_Consigne A_: D'après le texte cité, pourquoi l'humain des « Temps nouveaux » encaisse-t-il les coups sans broncher ? Répondez en une ou deux phrases.
_Consigne B_: Dans le texte cité, recopiez le passage qui s'ouvre sur « Pourtant, ça n'est » et se ferme sur « choses arrivent ? », en substituant « colère » à « haine ».
_Consigne C_:
Ces affirmations concordent-elles avec le texte cité ? Pour chacune, répondez par oui ou non et citez les mots du texte qui tranchent.
(i) L'horloge sonne plusieurs coups.
(ii) La personne qui parle affirme rester fidèle à Siddhartha.
(iii) La personne qui parle dit encore attendre beaucoup des autres.

_Texte cité_:
#####
L'horloge sonne un coup éphémère et unique.
Pourtant, ça n'est pas pareil. Tandis que mon ventre se noue, des choses s'entremêlent en plus de ça.
L'acide longtemps gardé pour le talion se montre en vérité bel et bien dangereux.
On pensait que c'était fini et pourtant non, il a fallu que ça recommence. Cette haine. Lewis.
Comment se cacher encore ? Comment se montrer sain d'esprit alors que les pires choses arrivent ?
On observe, on constate, on réfléchit. Pourtant les deux hémisphères sont bien d'accord sur un point. C'en est trop, Baptiste en a trop fait et subit. Surtout pour récolter ça à chaque fois.
Complexe d'infériorité. Le monde grésille, la perception se trouble pour qu'une simple lueur néfaste naisse dans un néant tapissé. Comment se sentir heureux alors que tout ceci est destructeur ? Bienvenue dans les Temps nouveaux. Ceux où l'humain s'en prend plein la tronche sans broncher. En effet, il est bonne poire et facile à manipuler. Les démons en profitent, se lèchent les babines et nait l'hypocrisie dans les larmes des vivants.
Pourquoi faut-il qu'il soit là pour empiéter sur les deux Aphrodite qui ont changé ma vie ?
Je n'attend plus rien de personne.
Et pourtant, je reste fidèle à Siddhartha.
Mais la prochaine fois que cette même balle me traverse le crâne, ce sera la fin de cette citation.
"Rêver et crier.
Devandra, laisse moi m'en occuper. Tu n'es pas capable de certaines choses, moi j'en suis capable. Tu te sens impuissant face à ça Devandra, moi je pourrais t'aider. J'en ai la force. Et promis, je me contrôlerai."
Pourquoi est-ce que j'ai l'impression de ne marquer personne.
J'ai l'impression de perdre les personnes qui me sont les plus chères aussi. J'en ai assez.
#####
_Pièces fournies_:
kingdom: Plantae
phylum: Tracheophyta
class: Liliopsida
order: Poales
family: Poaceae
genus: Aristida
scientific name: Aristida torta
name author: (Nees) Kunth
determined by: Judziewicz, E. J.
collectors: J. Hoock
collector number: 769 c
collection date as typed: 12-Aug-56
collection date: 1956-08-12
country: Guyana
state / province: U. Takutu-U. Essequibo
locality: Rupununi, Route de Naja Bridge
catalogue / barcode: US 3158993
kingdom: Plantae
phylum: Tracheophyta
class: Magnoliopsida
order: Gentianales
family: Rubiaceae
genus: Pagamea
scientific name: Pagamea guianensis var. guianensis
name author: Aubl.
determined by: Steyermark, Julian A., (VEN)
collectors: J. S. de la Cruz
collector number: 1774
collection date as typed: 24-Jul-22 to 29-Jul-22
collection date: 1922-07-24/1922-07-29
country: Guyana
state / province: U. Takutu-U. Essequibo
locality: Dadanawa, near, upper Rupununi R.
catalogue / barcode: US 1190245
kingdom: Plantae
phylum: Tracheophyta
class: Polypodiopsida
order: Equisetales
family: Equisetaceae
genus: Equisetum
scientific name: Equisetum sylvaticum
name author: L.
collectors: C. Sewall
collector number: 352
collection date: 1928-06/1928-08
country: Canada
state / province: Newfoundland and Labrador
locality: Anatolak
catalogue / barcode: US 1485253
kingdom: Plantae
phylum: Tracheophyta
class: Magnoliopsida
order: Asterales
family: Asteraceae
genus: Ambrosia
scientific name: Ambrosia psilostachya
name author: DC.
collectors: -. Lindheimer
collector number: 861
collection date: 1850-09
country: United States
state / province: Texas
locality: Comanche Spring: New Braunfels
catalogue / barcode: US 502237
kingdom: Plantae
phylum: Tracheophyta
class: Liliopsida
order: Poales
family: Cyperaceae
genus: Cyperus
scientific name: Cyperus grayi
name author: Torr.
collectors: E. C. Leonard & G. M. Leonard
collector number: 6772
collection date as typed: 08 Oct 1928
#####
_Corrigé A_: Parce qu'il est « bonne poire et facile à manipuler ».

_Corrigé B_:
Pourtant, ça n'est pas pareil. Tandis que mon ventre se noue, des choses s'entremêlent en plus de ça.
L'acide longtemps gardé pour le talion se montre en vérité bel et bien dangereux.
On pensait que c'était fini et pourtant non, il a fallu que ça recommence. Cette colère. Lewis.
Comment se cacher encore ? Comment se montrer sain d'esprit alors que les pires choses arrivent ?

_Corrigé C_:
(i) Non : « L'horloge sonne un coup éphémère et unique. »
(ii) Oui : « Et pourtant, je reste fidèle à Siddhartha. »
(iii) Non : « Je n'attend plus rien de personne. »